25.03.2026

Non-respect d’une ordonnance de protection : un an de prison dont huit mois avec sursis

Il devait se tenir éloigné du domicile de sa compagne. Le 31 décembre 2025, la juge aux affaires familiales de Saint-Martin avait délivré une ordonnance de protection en faveur de A.A, victime de violences de la part de son conjoint, M.G. Ce mercredi 25 mars, ce dernier comparaissait devant le tribunal de proximité pour ne pas avoir respecté cette décision.

Les faits se sont déroulés du 4 février au 19 mars 2026. Malgré l’interdiction d’entrer en contact avec la victime et de se rendre au domicile conjugal, M.G a enfreint l’ordonnance de manière quasi quotidienne en dormant sur le palier. Alertée, la gendarmerie a constaté les faits, appuyés par des photographies et des témoignages de voisins. Entendue par les autorités, la victime séparée du prévenu depuis 2025 et en instance de divorce, évoque des violences débutant en 2009 et affirme craindre pour sa vie. Au titre du préjudice moral, elle se constitue partie civile et réclame une indemnisation de 2 000 euros.

À l’audience, la présidente a rappelé les obligations imposées. Interrogé sur leur compréhension, le prévenu a répondu n’avoir aucun autre lieu où dormir.

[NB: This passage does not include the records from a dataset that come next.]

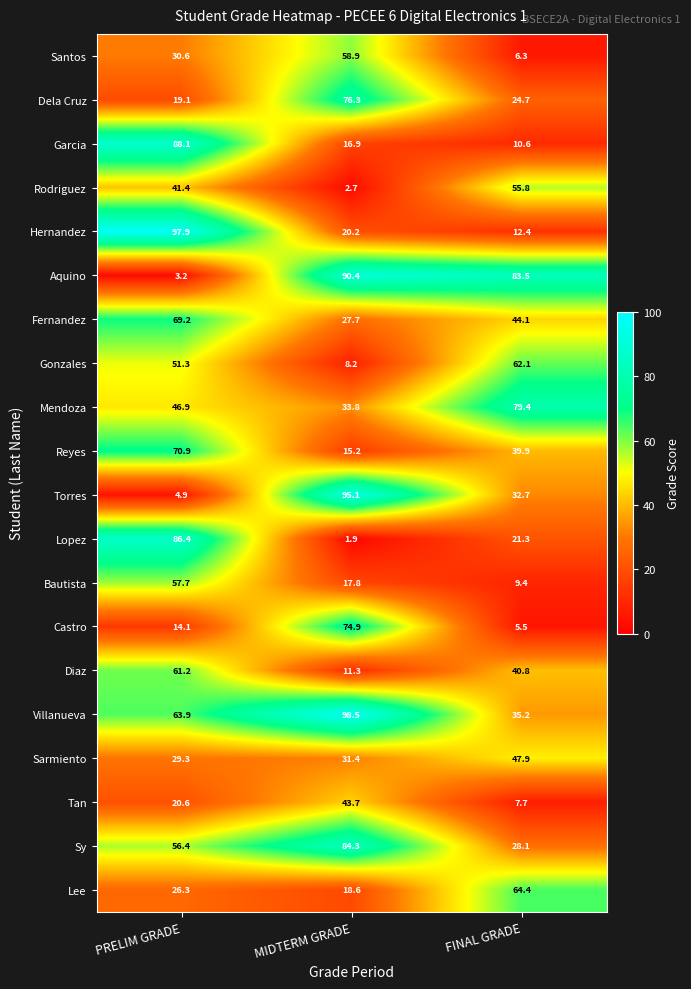

Which series has the widest spread of values?

Torres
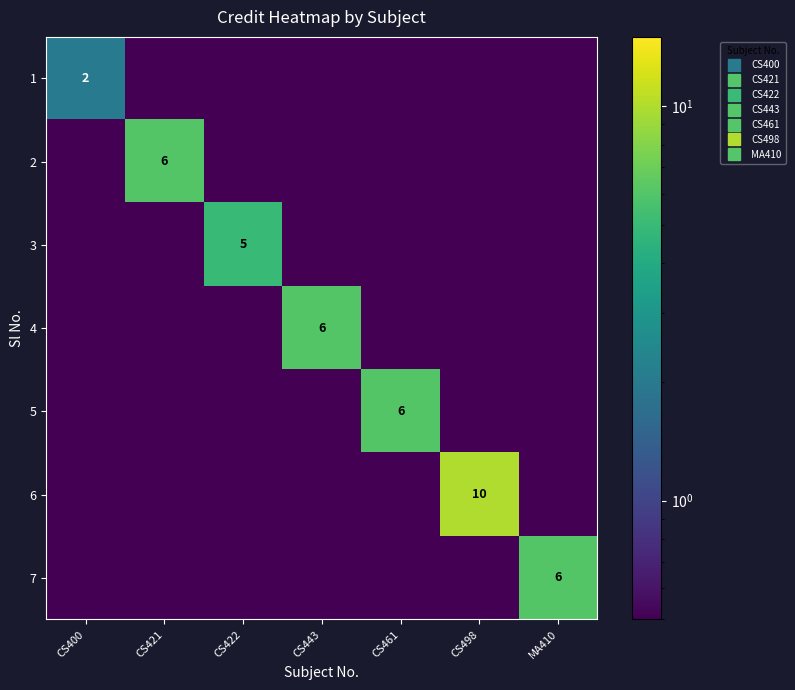

Which has a higher value, CS443 or CS422?

CS443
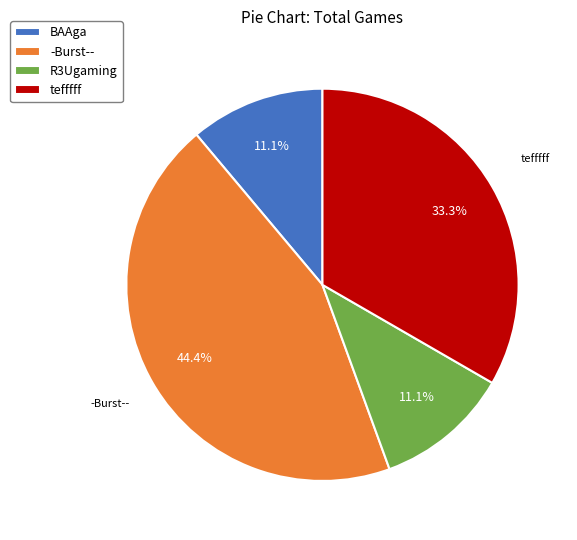

Does tefffff represent more than half of the total?

No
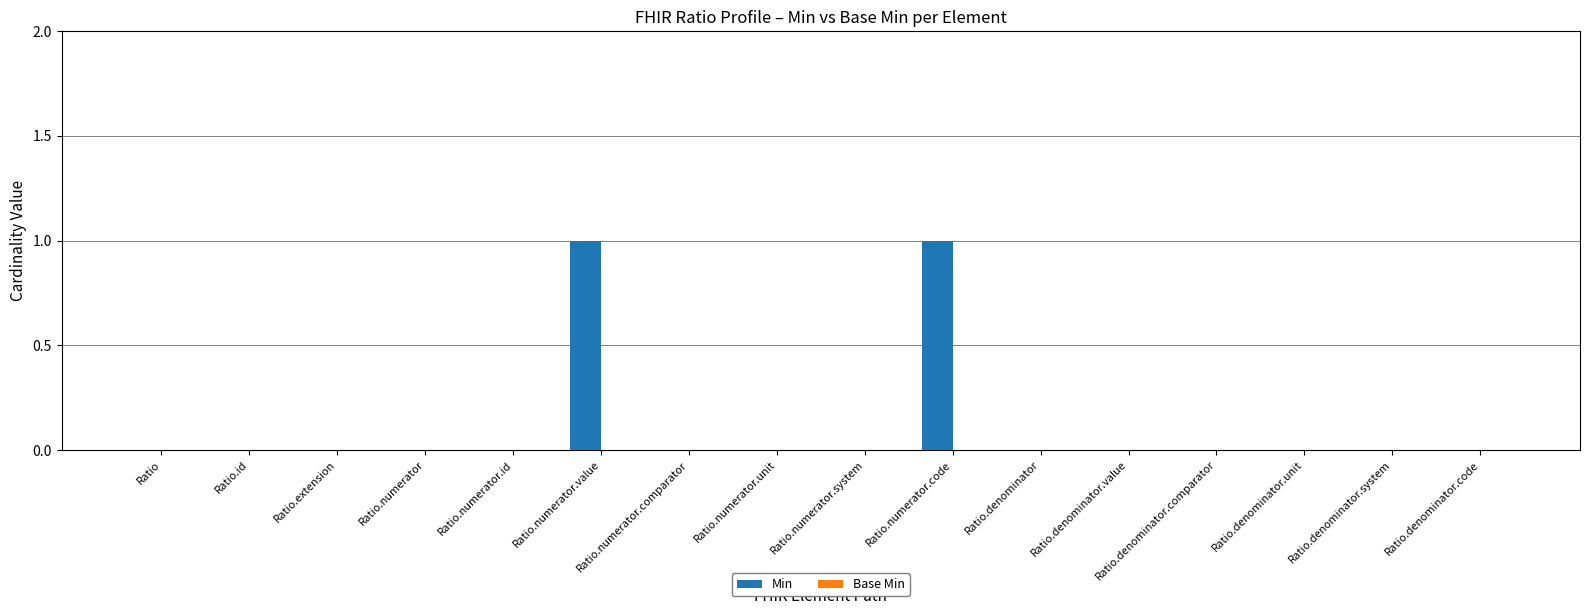

The value at Ratio.denominator.code is 0. True or false?

True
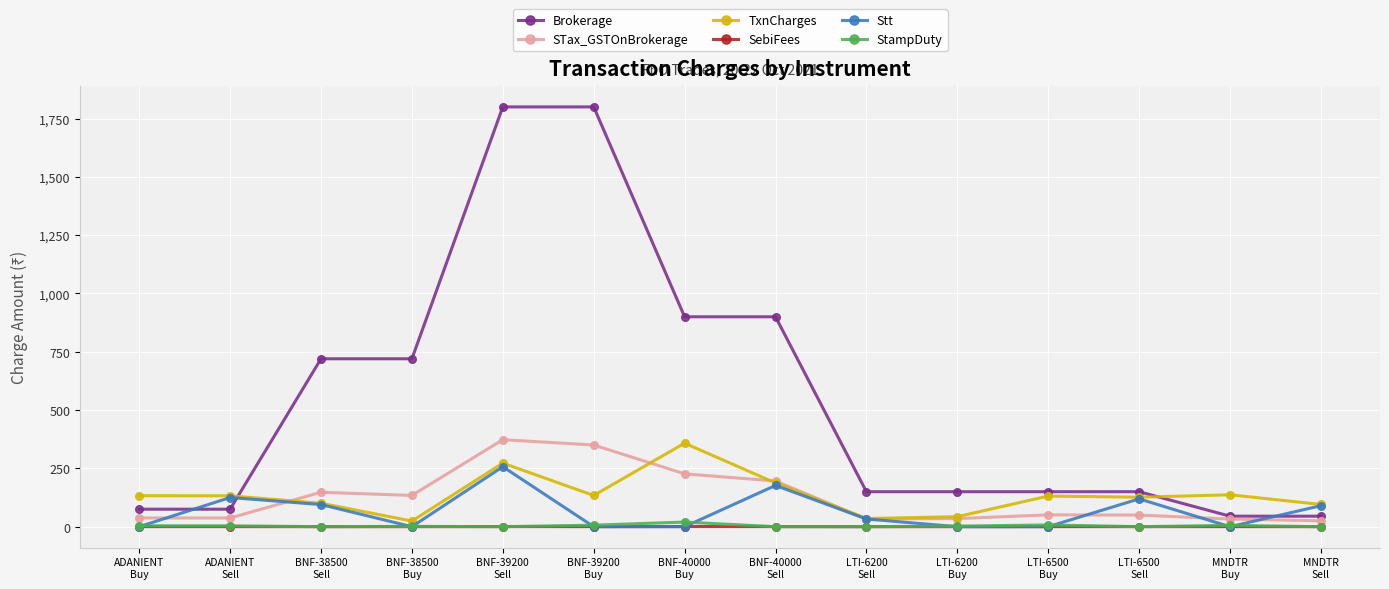

How many data points in STax_GSTOnBrokerage are less than 50?

7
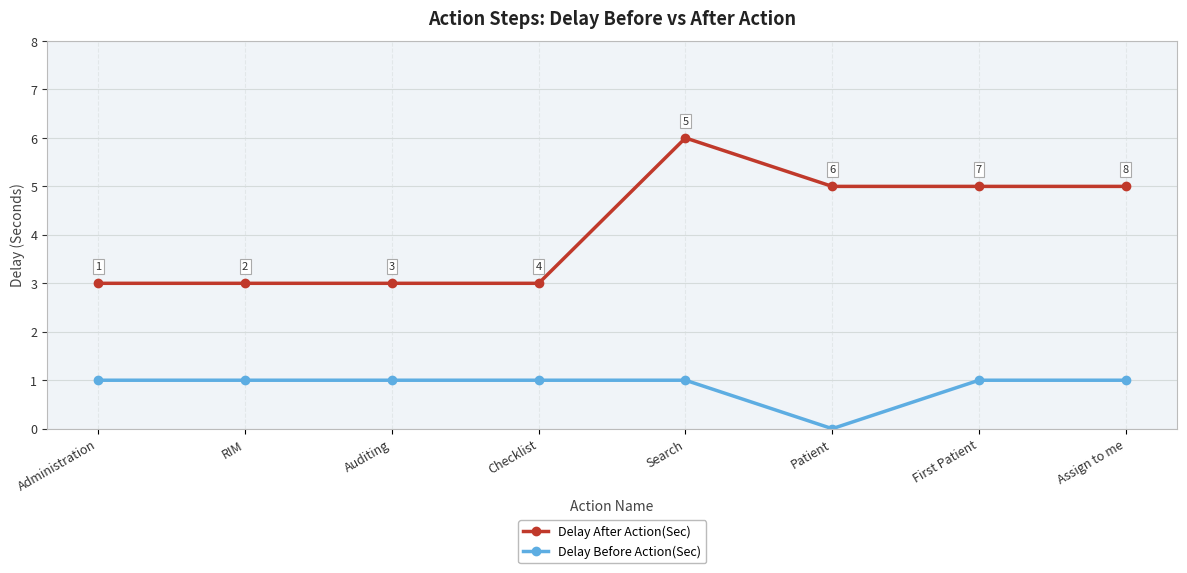

At how many categories does at least one series exceed 2?

8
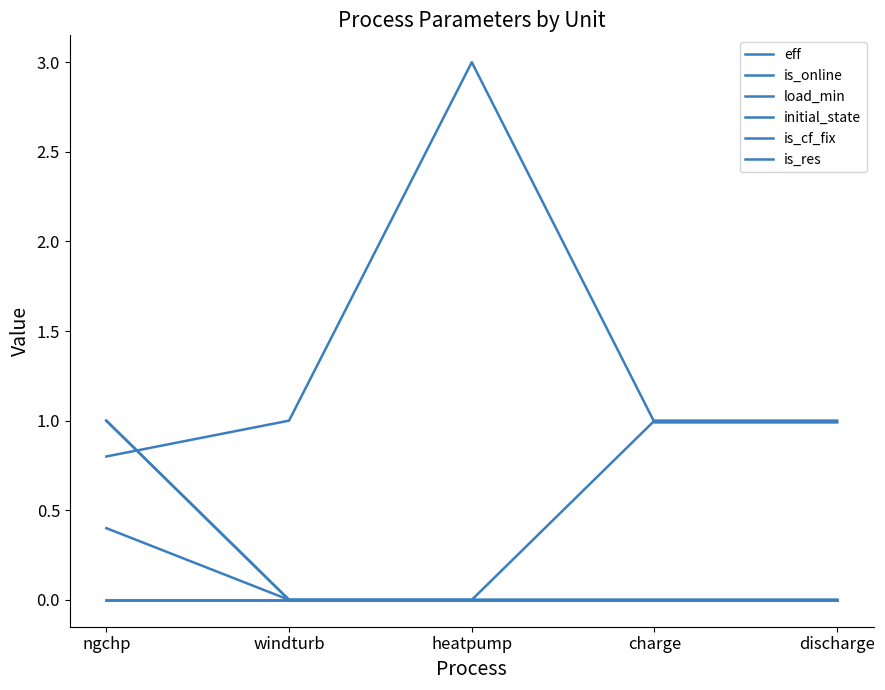

Does the chart display data point markers on the line(s)?

No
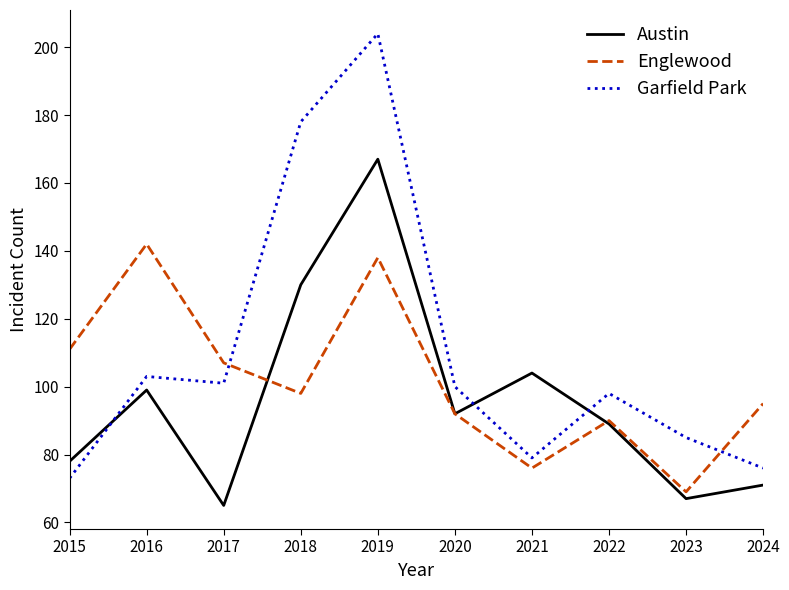

Read the Garfield Park value at 2020.

100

Son casier judiciaire, déjà lourd de treize condamnations, dont une en 2024, a également été examiné. Une plainte pour violences avait déjà été déposée par A.A. en 2017.

Pour la vice-procureure, les faits sont clairement établis. Elle requiert un an d’emprisonnement, dont six mois assortis d’un sursis probatoire de deux ans, ainsi que l’indemnisation de la partie civile, le paiement des sommes dues au Trésor public et l’interdiction de tout contact.

La défense a appelé à replacer l’affaire dans son contexte, estimant que son client n’avait pas pleinement compris la portée de l’ordonnance. L’avocate a également dénoncé un « mélange de genres » : l’association France Victimes aurait à la fois aidé la victime à constituer son dossier et réalisé l’enquête sociale, ce qui pourrait, selon elle, en affecter l’impartialité.

Après délibération, le tribunal a condamné M.G. à un an de prison, dont huit mois avec sursis. Il lui est interdit d’entrer en contact avec la victime et de se rendre au domicile. Il devra également verser les sommes dues au Trésor public, ainsi que 400 euros à la partie civile pour le préjudice moral. Le maintien en détention a été ordonné.